While the origins of the term brand may have most recently evolved from practices such as cattle branding whereby livestock were marked with hot branding irons in order to label them as belonging to one rancher versus another, branding in a marketing context is an intricate practice with roots in marketing strategy.

The goal of marketing strategy is to identify a target audience for whom the marketer must develop a positioning strategy that differentiates a product or service offering by focusing on a value proposition and competitive advantage that are not only different but also superior to competing offers. In so defining a coherent positioning strategy, the marketer’s positioning statement emerges to represent what is commonly referred to as a brand promise: If you choose me, this is what you get.

A brand promise, however, does not make a brand because a brand — from a marketing perspective — is that which results from the brand promise being fulfilled such that an experience (hopefully a memorable one) emerges from the fulfillment.

Therefore, in the clearest terms that make the most sense using the least number of words:

A brand is a symbolic reputation.

In more explicit terms, a brand is nothing more than a symbolic reputation system that is based on perceived associations that are shaped by experiences.
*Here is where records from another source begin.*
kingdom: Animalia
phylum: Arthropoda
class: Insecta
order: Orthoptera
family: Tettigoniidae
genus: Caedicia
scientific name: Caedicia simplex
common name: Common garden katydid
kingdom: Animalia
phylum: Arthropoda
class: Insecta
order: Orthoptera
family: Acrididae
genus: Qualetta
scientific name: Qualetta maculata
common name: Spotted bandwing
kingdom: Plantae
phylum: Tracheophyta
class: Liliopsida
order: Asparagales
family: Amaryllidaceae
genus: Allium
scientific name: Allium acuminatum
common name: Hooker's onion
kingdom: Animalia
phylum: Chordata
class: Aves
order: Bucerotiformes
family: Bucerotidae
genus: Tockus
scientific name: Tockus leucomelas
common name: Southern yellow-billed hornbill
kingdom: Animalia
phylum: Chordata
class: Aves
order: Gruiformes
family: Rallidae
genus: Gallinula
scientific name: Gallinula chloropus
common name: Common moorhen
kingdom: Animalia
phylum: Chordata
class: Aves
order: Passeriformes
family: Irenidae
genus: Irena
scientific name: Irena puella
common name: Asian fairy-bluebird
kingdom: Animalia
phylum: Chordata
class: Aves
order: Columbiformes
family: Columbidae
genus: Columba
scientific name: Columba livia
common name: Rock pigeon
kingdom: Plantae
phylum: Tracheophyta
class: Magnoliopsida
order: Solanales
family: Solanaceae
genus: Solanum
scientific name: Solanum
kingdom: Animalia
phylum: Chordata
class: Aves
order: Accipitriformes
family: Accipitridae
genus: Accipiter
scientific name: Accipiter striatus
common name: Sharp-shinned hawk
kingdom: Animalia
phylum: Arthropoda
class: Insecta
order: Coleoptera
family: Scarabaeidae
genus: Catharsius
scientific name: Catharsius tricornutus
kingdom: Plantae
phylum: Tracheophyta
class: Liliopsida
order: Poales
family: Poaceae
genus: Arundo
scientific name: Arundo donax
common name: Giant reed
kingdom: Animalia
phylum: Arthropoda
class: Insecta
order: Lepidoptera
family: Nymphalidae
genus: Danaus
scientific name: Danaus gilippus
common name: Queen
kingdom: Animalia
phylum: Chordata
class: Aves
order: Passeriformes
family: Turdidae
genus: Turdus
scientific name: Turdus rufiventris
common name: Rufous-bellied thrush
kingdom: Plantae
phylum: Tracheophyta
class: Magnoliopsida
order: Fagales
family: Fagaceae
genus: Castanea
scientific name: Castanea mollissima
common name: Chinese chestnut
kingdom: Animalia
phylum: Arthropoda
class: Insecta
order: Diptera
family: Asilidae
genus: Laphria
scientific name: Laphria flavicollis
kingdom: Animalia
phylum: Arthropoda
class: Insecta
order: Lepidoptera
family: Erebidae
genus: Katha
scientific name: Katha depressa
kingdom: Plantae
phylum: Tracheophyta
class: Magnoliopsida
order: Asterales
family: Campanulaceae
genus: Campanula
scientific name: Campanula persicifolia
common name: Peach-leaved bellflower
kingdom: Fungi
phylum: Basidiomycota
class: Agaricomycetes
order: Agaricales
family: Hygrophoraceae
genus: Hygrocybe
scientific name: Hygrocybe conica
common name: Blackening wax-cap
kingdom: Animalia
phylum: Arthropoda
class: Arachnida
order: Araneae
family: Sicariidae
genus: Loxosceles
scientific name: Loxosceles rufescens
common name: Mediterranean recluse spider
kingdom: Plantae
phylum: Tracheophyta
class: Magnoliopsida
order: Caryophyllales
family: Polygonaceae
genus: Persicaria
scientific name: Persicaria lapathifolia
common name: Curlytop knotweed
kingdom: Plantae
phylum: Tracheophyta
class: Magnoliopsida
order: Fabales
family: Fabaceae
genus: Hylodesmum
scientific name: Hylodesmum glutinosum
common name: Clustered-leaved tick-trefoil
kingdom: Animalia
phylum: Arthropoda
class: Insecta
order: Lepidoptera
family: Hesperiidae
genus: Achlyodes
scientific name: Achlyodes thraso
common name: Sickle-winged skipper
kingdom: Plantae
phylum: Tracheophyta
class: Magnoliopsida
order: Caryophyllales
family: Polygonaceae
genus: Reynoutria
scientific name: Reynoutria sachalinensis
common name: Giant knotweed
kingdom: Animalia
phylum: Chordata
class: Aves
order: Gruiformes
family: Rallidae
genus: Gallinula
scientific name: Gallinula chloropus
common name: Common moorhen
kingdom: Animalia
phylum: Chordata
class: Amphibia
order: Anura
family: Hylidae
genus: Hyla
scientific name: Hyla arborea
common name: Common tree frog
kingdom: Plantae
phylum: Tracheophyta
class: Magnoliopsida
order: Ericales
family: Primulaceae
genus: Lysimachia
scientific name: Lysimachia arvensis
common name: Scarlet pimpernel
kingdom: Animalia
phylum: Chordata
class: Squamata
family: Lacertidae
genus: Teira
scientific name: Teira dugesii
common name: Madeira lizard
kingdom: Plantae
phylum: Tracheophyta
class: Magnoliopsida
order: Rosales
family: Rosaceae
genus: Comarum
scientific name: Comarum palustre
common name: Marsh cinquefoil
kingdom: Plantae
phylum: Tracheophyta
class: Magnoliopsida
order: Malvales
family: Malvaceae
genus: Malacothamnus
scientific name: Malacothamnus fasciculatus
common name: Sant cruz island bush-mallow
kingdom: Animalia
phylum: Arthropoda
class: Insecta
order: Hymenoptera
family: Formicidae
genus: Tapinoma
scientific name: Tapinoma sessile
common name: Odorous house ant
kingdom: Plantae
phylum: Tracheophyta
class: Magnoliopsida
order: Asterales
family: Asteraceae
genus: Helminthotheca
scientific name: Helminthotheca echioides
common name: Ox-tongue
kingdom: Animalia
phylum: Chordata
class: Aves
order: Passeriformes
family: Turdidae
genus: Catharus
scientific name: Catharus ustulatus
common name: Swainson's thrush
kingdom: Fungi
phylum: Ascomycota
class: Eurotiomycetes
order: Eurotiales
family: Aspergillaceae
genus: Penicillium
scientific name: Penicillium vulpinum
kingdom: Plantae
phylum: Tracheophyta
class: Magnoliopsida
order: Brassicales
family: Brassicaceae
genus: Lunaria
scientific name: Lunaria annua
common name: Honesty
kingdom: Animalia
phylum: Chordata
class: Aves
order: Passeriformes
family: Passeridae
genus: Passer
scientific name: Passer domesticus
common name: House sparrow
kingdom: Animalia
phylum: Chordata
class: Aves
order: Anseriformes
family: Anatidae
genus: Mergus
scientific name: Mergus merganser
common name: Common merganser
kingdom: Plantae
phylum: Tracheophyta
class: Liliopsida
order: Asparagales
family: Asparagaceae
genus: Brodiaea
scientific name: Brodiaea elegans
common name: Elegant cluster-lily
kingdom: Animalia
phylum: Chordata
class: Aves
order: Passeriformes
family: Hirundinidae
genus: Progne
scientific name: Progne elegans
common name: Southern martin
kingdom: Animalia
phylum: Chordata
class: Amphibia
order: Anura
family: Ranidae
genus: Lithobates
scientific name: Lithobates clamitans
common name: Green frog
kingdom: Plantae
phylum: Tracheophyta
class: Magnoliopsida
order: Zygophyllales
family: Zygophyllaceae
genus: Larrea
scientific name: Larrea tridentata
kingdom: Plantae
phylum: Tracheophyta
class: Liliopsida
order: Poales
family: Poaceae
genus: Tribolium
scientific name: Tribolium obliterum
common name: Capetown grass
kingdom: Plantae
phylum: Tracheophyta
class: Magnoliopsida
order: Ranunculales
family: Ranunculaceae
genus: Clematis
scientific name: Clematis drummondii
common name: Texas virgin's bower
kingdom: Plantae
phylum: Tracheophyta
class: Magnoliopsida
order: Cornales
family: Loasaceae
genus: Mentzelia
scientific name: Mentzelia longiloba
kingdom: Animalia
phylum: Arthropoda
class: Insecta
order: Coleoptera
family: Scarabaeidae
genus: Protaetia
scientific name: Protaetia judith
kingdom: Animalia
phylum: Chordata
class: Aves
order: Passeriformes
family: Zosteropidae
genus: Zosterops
More specifically, brands (symbolic reputations) are formed when people or firms position themselves as having something unique to offer and come into contact with those who — after having experienced the performance of the offering(s) — symbolically associate their reactions to the experiences afforded by the offering(s) with the brand.

One means of representing the way in which brands emerge is through the aid of the following conceptual model:

Positioning + Performance + Experience + Perception = Symbolic Reputation = Brand

Over time, as more individuals come into contact with the brand and form similar opinions, they help to reinforce the symbolic reputation through conversations and other means. If — over time — more individuals come into contact with the brand and form differing opinions based on their experiences (relative to the original brand promise), the symbolic reputation may degrade, resulting in the brand undergoing a moment of crisis.

Therefore, based on the above understanding of brand:

Branding is the development of symbolic reputation.

This is why a logo is not a brand and a logo refresh is not rebranding. However, it is important to note that elements like a logo are of critical importance as shorthand identification markers of symbolic reputation. In other words, a logo helps to visually identify with and — to a large extent — symbolize the abstract notion of reputation:

You want more of what you liked yesterday? look for the symbol that represents those good feelings today.

Ultimately, signposts of experience such as logos definitely assist in the overall branding effort but are not branding in and of themselves.